KarypisLab / METIS

METIS - Serial Graph Partitioning and Fill-reducing Matrix Ordering
Other
699 stars 138 forks source link

Could not find pointer in mcore crash #88

Closed daniilvinn closed 5 months ago

daniilvinn commented 5 months ago

Problem: Using METIS_PartGraphKway I ran into a problem that led to an application crash with error "Could not find pointer X in mcore" (X is an address). I am not sure if it is the expected behavior for that input data (provided in crash_*.txt). However, exactly the same setup works for other graphs (data provided in correct_*.txt).

Steps to reproduce:

  1. Setup METIS with IDX and REAL type width = 64.
  2. Use these options:
    
    idx_t options[METIS_NOPTIONS];
    METIS_SetDefaultOptions(options);

options[METIS_OPTION_OBJTYPE] = METIS_OBJTYPE_CUT; options[METIS_OPTION_CCORDER] = 1;


3. Run `METIS_PartGraphKway` with `xadj`, `adjncy` and `adjwgt` as specified in `crash_*.txt` files, `nvtxs` = 34, `ncon` = 1, `npart` = 8, `part` = array of `idx_t` with size = 34

**Correct behavior**:
No crash. Run `METIS_PartGraphKway` with `xadj`, `adjncy` and `adjwgt` as specified in `correct_*.txt` files, `nvtxs` = 437, `ncon` = 1, `npart` = 109, `part` = array of `idx_t` with size = 437

**Attached files**:
[crash_adjncy.txt](https://github.com/KarypisLab/METIS/files/15268010/crash_adjncy.txt)
[crash_adjwgt.txt](https://github.com/KarypisLab/METIS/files/15268011/crash_adjwgt.txt)
[crash_xadj.txt](https://github.com/KarypisLab/METIS/files/15268013/crash_xadj.txt)

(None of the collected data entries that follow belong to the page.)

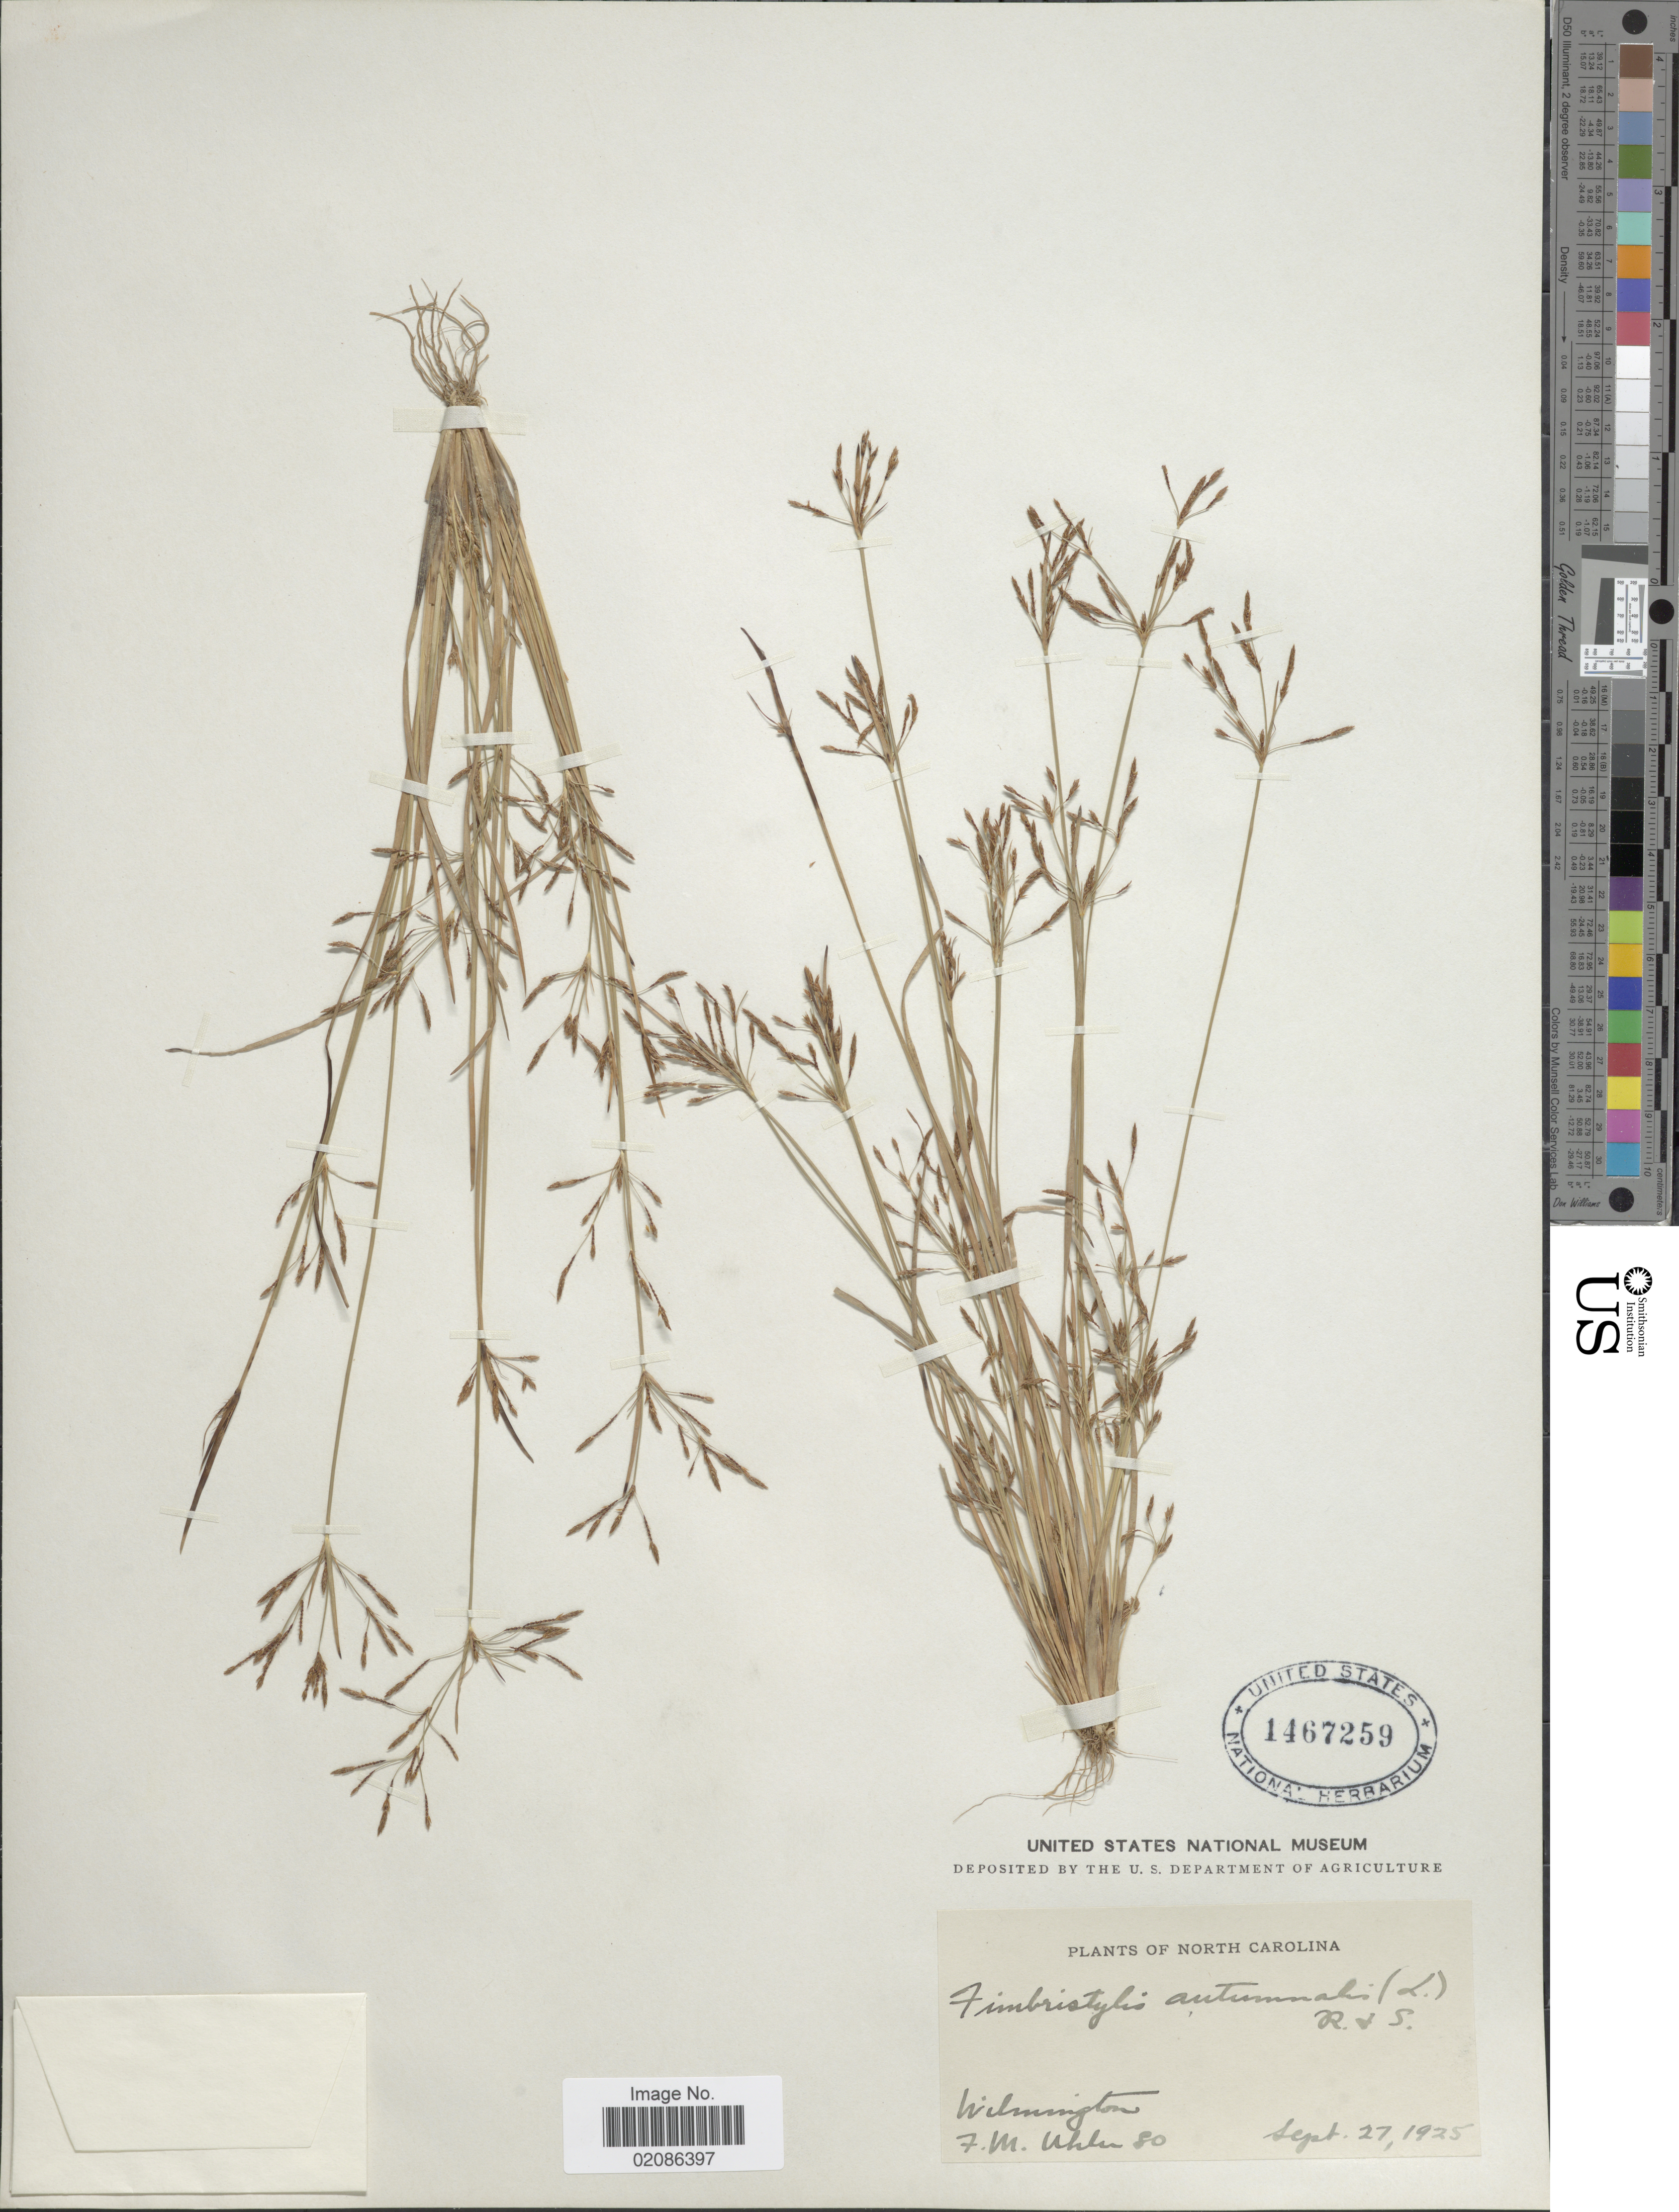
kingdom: Plantae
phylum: Tracheophyta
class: Liliopsida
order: Poales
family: Cyperaceae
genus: Fimbristylis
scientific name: Fimbristylis autumnalis (L.) Roem. & Schult.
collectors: F. M. Uhler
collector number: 80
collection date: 1925-09-27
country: United States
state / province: North Carolina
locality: Wilimington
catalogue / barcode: US 1467259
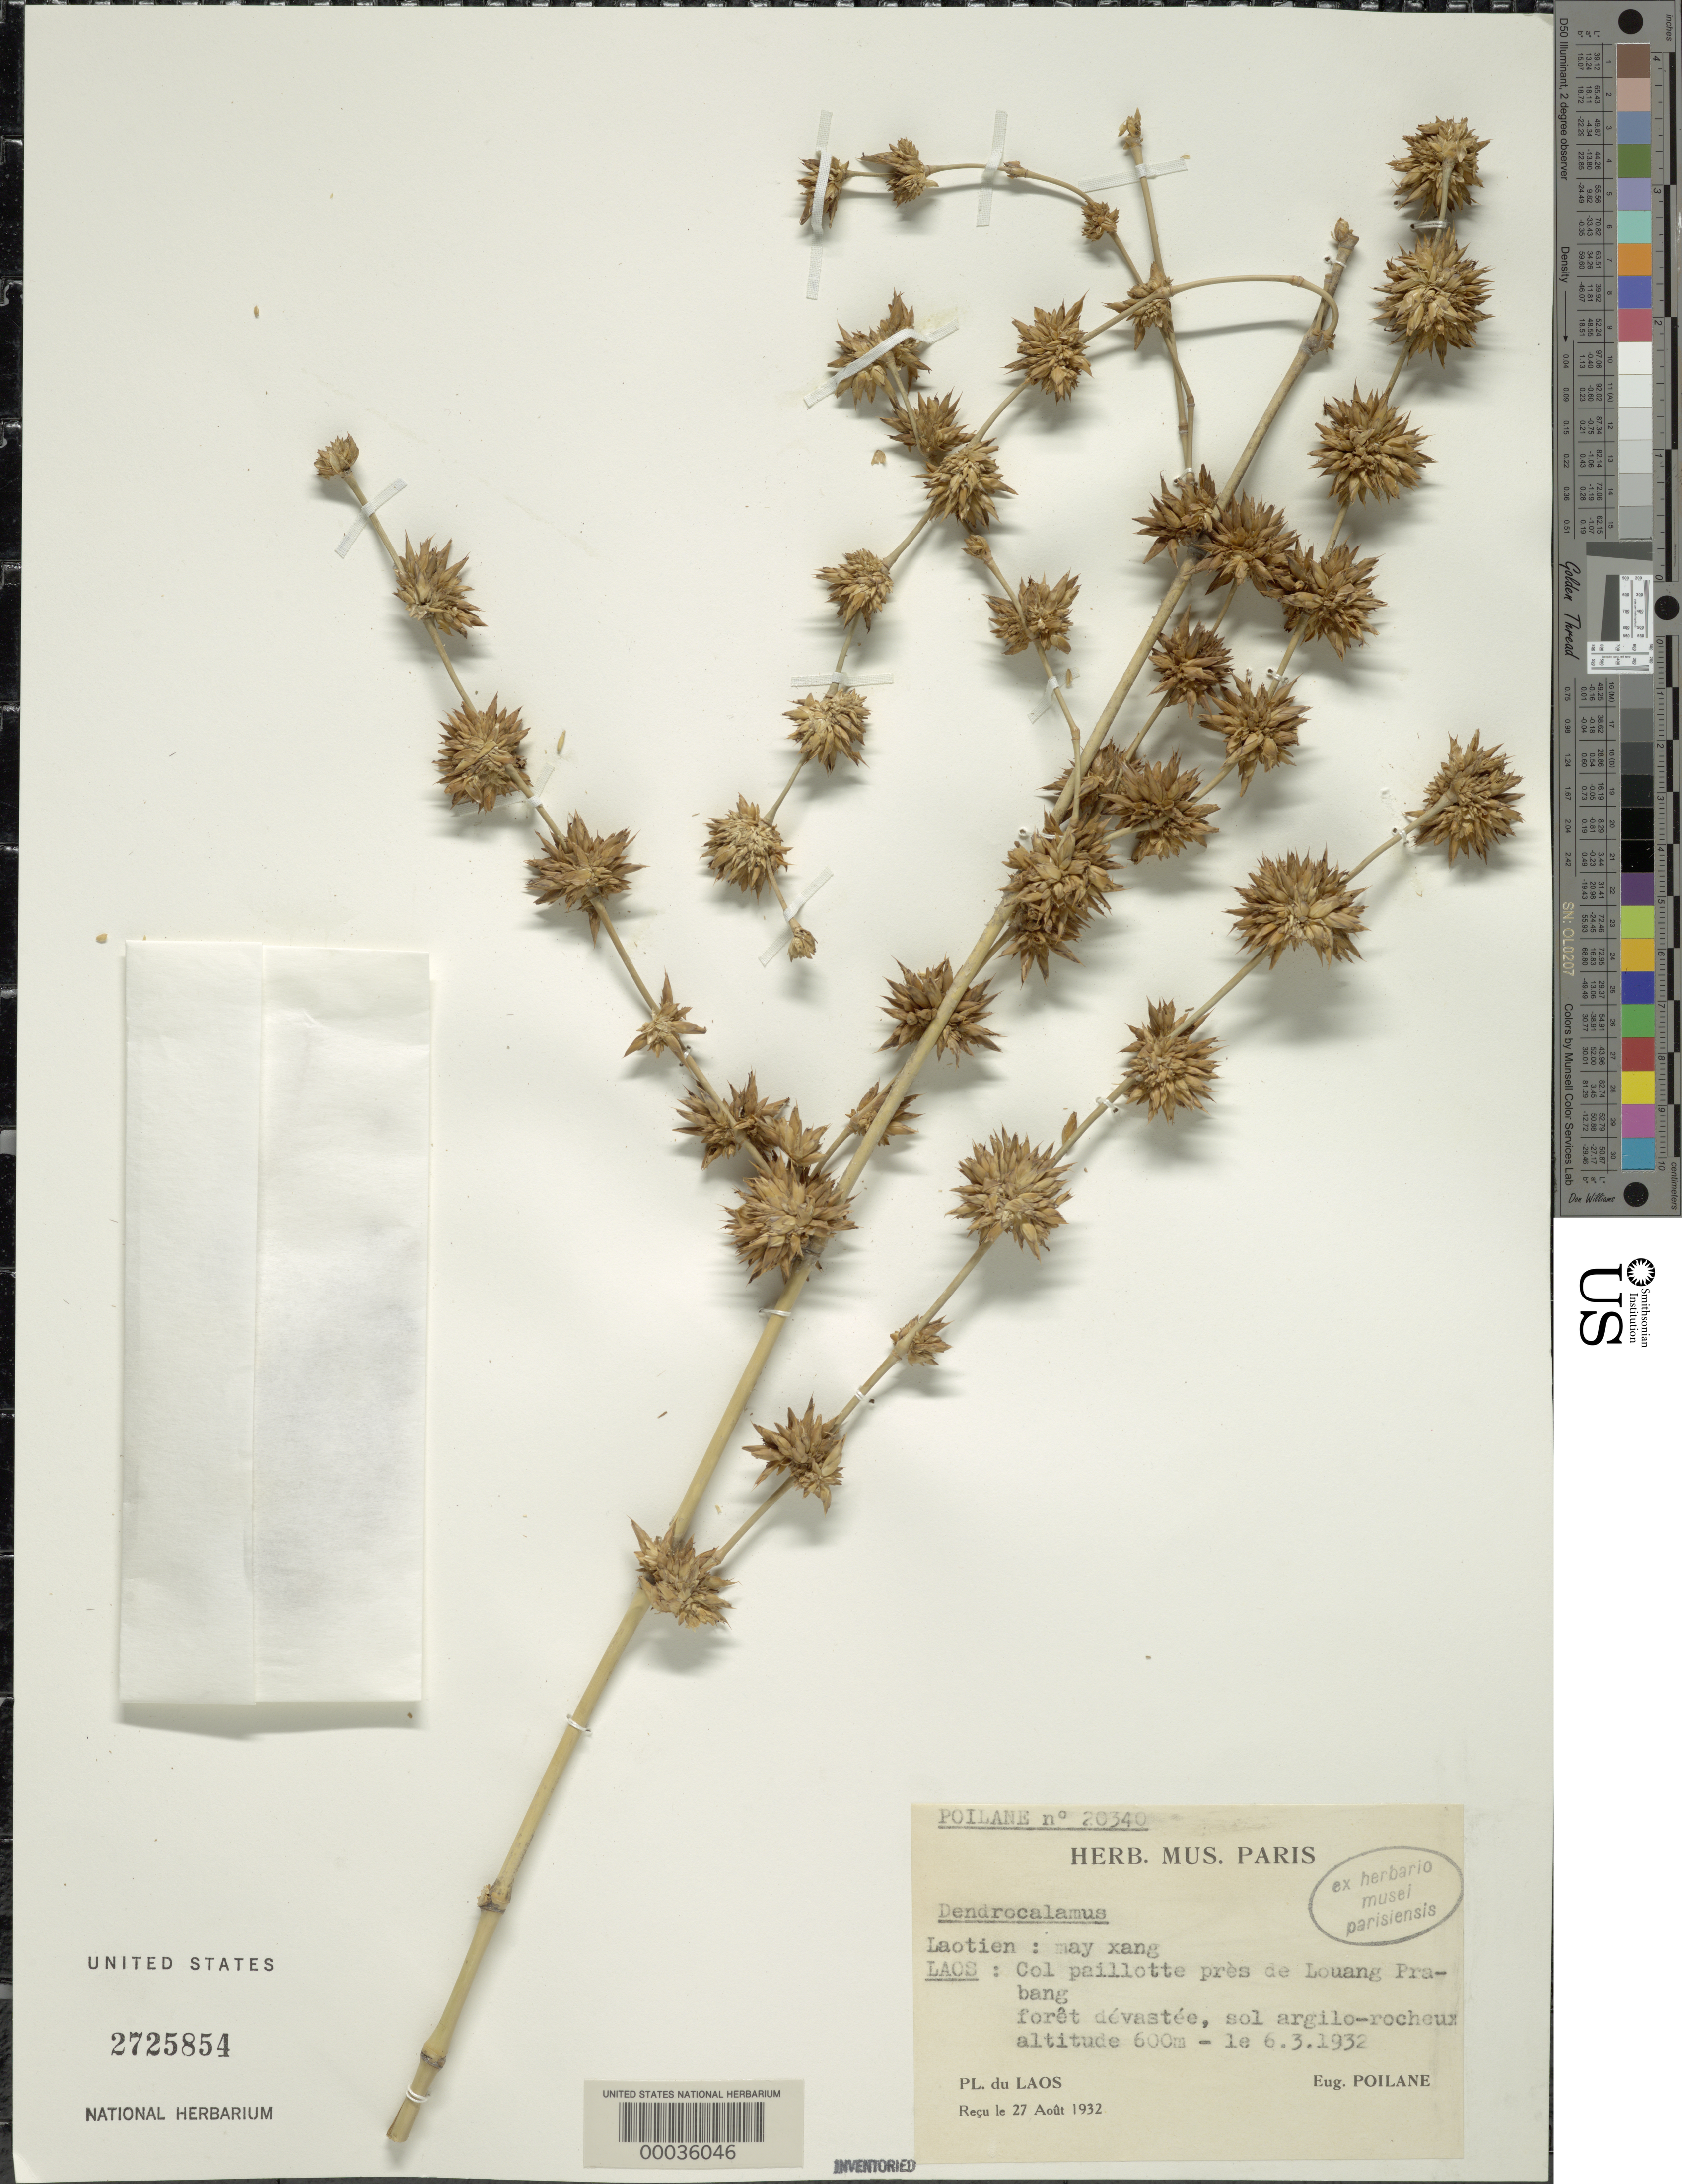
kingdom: Plantae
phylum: Tracheophyta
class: Liliopsida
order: Poales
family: Poaceae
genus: Dendrocalamus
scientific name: Dendrocalamus sp.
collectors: M. Poilane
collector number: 20340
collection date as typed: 03 Jun 1932 or 06 Mar 1932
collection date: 1932-03-06 or 1932-06-03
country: Laos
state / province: Louangphabang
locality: Louang Prabang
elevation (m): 600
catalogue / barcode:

[correct_adjncy.txt](https://github.com/KarypisLab/METIS/files/15268047/correct_adjncy.txt)
[correct_adjwgt.txt](https://github.com/KarypisLab/METIS/files/15268048/correct_adjwgt.txt)
[correct_xadj.txt](https://github.com/KarypisLab/METIS/files/15268049/correct_xadj.txt)
daniilvinn commented 5 months ago

Resolved: METIS_PartGraphKway was called from multiple threads simultaneously which led to an application crash. Performing a graph cut under a lock resolved the issue.

gfaster commented 5 months ago

Hmm, I don't think that should be an issue. All the global variables should be thread locals.

daniilvinn commented 5 months ago

@gfaster Still, it solved the issue - I don't get crashes anymore. As far as I know, METIS thread local globals are enabled via CMake thread_local support check - maybe it fails for some reason (I will check). Also worth to mention - for threading I use taskflow library, maybe it handles threads in some special way

gfaster commented 5 months ago

Taskflow can operate in a work-stealing mode for asynchronous tasks, but it doesn't seem like that should be an issue since it isn't preemptive.

A few other questions:

If you're using gcc or clang, I strongly suspect the problem is that -pthread isn't being passed to the compiler, which I believe is needed for thread locals to work correctly.